Prof. Romano says, “Gen Z is constantly connected. They sleep with their phone.” Most of the students did cop to phone addiction, but they’re also wary of this tendency. Corinne Rudis grew up in Texas, where her peers mainly use Twitter: “It’s like a pure stream of thought.” Online chats unite her with friends all over the world, and she says the diverse connections have broadened her mind. “I’ll nonchalantly text 50 times a day–to friends in Texas, San Francisco, and Tokyo. The valedictorian of my high school is half-Korean and she’s into K-pop, so now I’m interested in that. Another friend is gay and came out to his parents. We all supported him in group chat.”
“We have nostalgia for the simple time before technology.”
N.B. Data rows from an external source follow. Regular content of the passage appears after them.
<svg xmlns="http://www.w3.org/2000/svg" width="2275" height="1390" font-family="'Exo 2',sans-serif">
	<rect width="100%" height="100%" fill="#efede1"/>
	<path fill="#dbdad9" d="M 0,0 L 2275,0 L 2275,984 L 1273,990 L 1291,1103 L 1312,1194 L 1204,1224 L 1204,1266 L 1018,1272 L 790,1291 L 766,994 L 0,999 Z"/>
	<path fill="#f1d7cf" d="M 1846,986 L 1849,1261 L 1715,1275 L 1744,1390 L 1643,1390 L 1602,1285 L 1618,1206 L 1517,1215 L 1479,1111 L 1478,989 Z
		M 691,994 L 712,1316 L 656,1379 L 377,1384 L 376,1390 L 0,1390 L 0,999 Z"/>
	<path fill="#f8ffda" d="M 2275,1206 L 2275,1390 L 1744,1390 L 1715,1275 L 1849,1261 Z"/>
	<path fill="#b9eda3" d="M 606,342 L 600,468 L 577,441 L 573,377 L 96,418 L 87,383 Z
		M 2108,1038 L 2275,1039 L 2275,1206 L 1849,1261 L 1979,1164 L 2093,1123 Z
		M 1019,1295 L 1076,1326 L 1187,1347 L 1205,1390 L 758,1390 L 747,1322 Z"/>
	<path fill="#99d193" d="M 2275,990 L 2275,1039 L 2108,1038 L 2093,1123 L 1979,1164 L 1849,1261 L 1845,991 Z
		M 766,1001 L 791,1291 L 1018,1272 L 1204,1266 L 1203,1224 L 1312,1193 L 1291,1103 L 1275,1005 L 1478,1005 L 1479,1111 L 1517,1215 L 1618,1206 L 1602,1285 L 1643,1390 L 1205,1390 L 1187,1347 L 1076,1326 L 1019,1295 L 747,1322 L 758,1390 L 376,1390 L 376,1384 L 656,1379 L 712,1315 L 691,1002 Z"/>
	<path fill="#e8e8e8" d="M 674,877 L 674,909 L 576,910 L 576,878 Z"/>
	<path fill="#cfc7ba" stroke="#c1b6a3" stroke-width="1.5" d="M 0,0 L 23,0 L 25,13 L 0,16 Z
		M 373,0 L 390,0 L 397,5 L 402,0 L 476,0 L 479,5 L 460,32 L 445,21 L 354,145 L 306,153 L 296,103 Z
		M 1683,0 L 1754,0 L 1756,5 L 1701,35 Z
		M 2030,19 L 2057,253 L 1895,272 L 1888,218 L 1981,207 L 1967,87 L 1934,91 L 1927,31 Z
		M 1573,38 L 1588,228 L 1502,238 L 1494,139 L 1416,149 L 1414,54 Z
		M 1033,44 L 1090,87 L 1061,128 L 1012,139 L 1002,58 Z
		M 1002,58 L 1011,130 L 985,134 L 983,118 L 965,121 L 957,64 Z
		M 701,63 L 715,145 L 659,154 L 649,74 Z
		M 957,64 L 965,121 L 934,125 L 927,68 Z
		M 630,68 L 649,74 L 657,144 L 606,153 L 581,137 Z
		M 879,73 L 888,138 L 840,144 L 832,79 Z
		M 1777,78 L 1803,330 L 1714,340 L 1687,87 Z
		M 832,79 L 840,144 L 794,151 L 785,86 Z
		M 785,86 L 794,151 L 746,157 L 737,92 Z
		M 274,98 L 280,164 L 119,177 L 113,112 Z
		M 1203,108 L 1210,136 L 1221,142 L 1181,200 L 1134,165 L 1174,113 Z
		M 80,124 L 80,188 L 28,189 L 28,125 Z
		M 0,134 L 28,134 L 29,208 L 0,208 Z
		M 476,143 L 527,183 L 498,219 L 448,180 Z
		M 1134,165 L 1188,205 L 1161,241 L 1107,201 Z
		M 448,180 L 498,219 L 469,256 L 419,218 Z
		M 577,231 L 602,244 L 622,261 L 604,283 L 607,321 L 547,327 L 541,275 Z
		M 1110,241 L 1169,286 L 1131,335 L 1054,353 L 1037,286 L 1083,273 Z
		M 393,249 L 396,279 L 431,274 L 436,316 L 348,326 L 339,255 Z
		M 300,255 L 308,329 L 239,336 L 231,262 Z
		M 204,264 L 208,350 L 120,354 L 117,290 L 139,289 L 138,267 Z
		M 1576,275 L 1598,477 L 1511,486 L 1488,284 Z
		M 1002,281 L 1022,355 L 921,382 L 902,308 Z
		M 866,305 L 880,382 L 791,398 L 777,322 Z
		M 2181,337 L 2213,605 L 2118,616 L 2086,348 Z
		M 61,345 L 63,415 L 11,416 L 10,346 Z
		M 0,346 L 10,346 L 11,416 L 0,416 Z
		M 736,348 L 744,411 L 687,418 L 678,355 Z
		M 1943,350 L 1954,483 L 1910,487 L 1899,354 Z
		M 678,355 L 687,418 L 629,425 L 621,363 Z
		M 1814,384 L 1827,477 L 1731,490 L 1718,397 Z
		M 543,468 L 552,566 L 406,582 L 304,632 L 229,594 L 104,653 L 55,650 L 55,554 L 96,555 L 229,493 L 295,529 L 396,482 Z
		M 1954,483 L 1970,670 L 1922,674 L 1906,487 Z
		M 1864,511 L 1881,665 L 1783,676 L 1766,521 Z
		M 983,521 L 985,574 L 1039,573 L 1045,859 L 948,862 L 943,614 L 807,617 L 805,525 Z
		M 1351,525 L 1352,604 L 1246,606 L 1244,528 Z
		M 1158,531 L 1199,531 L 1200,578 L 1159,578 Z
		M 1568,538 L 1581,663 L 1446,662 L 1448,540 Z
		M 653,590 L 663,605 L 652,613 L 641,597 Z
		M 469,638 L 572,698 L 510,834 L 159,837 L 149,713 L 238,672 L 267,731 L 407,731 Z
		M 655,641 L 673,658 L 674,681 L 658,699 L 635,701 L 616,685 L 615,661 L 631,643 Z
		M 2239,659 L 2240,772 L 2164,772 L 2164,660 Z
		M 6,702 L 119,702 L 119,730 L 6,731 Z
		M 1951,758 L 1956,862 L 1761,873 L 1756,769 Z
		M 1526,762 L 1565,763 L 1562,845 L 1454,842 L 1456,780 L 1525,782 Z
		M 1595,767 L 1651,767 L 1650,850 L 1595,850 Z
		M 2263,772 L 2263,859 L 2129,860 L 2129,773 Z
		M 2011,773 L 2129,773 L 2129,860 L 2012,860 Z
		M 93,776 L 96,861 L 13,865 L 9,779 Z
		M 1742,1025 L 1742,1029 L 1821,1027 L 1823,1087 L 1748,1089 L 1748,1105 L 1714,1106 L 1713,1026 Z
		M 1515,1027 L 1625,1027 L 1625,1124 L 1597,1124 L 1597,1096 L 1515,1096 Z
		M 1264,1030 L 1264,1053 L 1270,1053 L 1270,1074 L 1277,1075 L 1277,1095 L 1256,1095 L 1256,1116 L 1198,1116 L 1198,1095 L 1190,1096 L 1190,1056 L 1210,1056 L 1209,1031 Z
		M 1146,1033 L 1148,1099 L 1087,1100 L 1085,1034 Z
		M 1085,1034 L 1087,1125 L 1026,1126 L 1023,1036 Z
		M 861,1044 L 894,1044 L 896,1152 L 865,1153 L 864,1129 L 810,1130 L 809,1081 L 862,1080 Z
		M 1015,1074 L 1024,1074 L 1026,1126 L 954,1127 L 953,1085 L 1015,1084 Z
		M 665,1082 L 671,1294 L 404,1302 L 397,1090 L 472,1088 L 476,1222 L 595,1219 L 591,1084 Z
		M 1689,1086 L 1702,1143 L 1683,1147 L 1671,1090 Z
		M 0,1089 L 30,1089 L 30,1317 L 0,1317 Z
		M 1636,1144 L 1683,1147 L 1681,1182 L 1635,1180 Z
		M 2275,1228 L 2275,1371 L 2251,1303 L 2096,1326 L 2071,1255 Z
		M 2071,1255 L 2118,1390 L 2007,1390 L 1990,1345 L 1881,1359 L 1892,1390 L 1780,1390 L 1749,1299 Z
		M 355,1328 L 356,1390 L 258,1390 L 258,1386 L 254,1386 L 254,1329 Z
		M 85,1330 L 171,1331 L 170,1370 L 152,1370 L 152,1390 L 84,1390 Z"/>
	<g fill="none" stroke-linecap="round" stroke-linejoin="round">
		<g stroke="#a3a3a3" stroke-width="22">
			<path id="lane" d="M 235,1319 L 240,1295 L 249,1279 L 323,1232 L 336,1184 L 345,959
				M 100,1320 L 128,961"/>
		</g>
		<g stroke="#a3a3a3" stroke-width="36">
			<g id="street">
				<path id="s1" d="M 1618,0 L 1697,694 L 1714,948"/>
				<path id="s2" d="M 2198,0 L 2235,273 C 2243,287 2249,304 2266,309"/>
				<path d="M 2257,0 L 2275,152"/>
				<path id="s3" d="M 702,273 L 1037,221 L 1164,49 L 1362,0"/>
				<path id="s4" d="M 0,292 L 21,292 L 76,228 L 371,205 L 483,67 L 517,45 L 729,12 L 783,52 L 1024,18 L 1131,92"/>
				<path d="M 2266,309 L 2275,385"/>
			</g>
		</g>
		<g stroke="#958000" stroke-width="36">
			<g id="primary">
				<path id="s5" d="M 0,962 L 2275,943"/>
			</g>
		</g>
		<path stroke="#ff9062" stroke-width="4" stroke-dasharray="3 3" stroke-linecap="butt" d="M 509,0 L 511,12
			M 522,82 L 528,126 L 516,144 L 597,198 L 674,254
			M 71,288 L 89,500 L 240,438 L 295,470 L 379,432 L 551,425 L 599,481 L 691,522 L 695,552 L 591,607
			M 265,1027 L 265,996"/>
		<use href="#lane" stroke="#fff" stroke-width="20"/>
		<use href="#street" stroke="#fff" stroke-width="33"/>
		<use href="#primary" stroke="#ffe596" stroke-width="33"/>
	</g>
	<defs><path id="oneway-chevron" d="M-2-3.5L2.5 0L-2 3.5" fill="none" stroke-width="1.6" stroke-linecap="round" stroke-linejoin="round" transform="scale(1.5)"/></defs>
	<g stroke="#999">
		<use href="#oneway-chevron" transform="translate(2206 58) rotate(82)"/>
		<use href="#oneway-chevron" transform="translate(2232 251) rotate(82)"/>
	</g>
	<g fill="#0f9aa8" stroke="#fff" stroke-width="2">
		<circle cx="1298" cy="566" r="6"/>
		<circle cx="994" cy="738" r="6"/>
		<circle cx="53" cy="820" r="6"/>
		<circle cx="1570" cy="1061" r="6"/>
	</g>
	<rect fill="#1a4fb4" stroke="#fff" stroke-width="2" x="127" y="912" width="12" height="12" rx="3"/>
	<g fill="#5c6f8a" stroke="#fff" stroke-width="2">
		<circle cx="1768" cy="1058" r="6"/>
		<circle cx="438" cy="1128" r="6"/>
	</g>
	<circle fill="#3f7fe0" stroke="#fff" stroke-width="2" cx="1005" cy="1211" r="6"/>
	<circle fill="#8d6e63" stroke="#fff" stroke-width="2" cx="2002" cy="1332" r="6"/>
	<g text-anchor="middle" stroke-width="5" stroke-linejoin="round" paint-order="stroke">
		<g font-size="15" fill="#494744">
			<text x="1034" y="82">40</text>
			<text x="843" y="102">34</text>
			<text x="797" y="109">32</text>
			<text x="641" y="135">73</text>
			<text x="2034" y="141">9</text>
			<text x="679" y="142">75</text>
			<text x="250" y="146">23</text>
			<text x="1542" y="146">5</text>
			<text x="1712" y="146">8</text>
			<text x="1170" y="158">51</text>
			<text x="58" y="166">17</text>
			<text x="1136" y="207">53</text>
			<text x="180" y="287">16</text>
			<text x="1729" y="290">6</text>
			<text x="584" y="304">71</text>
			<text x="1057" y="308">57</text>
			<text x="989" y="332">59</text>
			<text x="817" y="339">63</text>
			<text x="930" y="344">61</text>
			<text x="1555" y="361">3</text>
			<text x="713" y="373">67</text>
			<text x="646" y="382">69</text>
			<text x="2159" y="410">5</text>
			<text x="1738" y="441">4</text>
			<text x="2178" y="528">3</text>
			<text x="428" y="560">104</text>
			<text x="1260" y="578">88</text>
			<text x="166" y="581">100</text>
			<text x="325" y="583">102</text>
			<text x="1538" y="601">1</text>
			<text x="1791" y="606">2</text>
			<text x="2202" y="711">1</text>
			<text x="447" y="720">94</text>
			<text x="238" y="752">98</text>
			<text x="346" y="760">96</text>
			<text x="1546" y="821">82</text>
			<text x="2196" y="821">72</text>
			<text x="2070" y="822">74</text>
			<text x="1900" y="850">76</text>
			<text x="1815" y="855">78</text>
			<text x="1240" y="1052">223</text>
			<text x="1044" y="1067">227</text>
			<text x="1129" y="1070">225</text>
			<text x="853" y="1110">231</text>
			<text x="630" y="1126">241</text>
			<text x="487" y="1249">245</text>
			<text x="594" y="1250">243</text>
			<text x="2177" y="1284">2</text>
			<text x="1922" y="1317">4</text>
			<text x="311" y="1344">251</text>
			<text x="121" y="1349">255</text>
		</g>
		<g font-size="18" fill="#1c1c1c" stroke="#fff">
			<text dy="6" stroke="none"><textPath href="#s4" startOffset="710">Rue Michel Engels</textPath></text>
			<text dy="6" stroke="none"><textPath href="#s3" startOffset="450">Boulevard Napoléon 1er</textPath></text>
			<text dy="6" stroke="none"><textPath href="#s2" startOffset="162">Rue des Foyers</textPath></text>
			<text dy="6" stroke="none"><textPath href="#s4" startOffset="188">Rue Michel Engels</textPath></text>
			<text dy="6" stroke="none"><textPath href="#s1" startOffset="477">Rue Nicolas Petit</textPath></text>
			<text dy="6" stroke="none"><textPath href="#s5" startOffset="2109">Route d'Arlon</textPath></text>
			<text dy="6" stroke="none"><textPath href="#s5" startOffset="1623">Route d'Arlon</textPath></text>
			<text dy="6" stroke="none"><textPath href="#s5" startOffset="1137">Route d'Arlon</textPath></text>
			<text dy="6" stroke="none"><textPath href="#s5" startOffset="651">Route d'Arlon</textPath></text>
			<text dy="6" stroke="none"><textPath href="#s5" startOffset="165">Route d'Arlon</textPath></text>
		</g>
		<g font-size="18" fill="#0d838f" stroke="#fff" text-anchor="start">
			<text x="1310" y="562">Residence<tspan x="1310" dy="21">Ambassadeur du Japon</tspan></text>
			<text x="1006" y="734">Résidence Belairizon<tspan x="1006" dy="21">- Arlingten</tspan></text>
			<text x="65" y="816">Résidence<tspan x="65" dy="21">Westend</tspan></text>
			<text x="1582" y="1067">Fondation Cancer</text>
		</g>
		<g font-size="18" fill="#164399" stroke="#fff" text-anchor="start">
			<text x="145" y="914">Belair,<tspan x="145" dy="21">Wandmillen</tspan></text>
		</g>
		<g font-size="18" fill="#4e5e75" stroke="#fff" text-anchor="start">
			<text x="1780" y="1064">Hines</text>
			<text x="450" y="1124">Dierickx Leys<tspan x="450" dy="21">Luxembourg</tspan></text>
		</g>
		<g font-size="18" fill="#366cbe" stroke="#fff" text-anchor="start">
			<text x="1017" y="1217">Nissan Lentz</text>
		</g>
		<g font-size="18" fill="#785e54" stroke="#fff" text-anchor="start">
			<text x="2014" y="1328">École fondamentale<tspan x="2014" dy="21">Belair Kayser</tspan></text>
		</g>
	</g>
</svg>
Still, Rudis has reservations about technology: “You’re exposed to so much information you’re supposed to know that it’s almost like an overload for me.” An aspiring artist, she’s worried about the implications for her field. “My art teacher impressed on me the importance of art as an experience–something for the five senses,” she says. “I like to sculpt because it’s tactile. You lose a lot with a photo of a piece of art. Like the smell–the smell of antiques and dusty old furniture.”
For Brian Wexler-Rubinstein, the generation gap is pronounced. “My parents’ generation think they know what is best and don’t stay updated,” he says, and the election underscored the difference: “My grandparents immigrated from Russia. They were pro-Trump. They didn’t think a woman could govern. I was pro-Hillary.” But the comparison doesn’t always favor Gen Z: “Our parents have a better work ethic. They had to work to get what they want.”
Many of the interviewees worry about global warming. Wexler-Rubinstein says he’s shocked that many Republicans say climate change is a hoax. In his mind, sustainable design is not just better for the planet; it looks better, too: “It’s clean and classy, more contemporary, not in your face. Why shouldn’t our future be that way?”